Over the course of an eight-hour performance, 10 people – “a combination of Deaf, CODA (children of Deaf adults) and hearing artists, performers and non-performers from Toronto” – make and eat dinner in silence. After the show, the audience is invited for dessert and a chat with creator Amanda Coogan and colleagues; ASL interpretation will be provided.

But wait – there’s more! Workshops, discussions and panels:

Make. Make Public. – Curated by Dancemakers (workshop)
Creation workshop led by Dancemakers curators Emi Forster and Benjamin Kamino, with people “from any artistic background, with any level of experience are invited to join in collaborative, dance-derived processes.” The public will be invited to see the result and engage in a talkback.

Dancemakers will also curate Dance as Metaphor, Language and Lens, a conversation featuring Progress artists Aharona Israel and Meher Awachri, and Dancemakers’ resident Zoja Smutny.

The Republic of Inclusion – Curated by Alex Bulmer and Sarah Garton Stanley
Part of The Collaborations at Canada’s National Arts Centre English Theatre
“Alex Bulmer and Sarah Garton Stanley call for a rigorous and provocative discussion about the state of inclusion in our theatre community.
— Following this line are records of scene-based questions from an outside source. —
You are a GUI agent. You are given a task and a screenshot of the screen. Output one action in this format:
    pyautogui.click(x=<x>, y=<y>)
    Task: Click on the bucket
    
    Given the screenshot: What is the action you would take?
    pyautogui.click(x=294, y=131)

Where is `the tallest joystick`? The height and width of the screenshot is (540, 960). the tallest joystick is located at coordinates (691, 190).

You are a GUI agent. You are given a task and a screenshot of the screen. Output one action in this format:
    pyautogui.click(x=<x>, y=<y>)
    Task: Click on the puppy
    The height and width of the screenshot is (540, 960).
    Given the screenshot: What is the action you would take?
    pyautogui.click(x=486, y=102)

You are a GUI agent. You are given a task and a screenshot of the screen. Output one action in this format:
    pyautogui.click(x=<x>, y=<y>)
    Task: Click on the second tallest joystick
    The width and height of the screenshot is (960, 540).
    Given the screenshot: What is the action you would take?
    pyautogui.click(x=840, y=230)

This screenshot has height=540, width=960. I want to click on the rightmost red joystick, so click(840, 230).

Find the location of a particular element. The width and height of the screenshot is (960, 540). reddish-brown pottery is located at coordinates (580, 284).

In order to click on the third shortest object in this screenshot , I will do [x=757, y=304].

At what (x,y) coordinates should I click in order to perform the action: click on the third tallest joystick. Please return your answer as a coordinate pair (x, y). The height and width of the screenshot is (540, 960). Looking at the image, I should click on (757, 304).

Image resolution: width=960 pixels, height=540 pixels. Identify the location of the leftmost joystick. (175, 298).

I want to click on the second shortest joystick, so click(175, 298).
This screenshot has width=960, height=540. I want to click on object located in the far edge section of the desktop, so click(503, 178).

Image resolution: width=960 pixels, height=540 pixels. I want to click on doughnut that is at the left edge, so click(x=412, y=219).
A conversation for theatre makers, audiences, leaders, funders, all those in the performance world, and those who are being left out. Progress: it’s about accessing the arts and about the arts being accessible.” The event will be live-streamed through http://www.SpiderWebShow.ca

Workshop: Intelligent Body and Seeing Through Movement

Additional artist talkbacks and panels to be announced.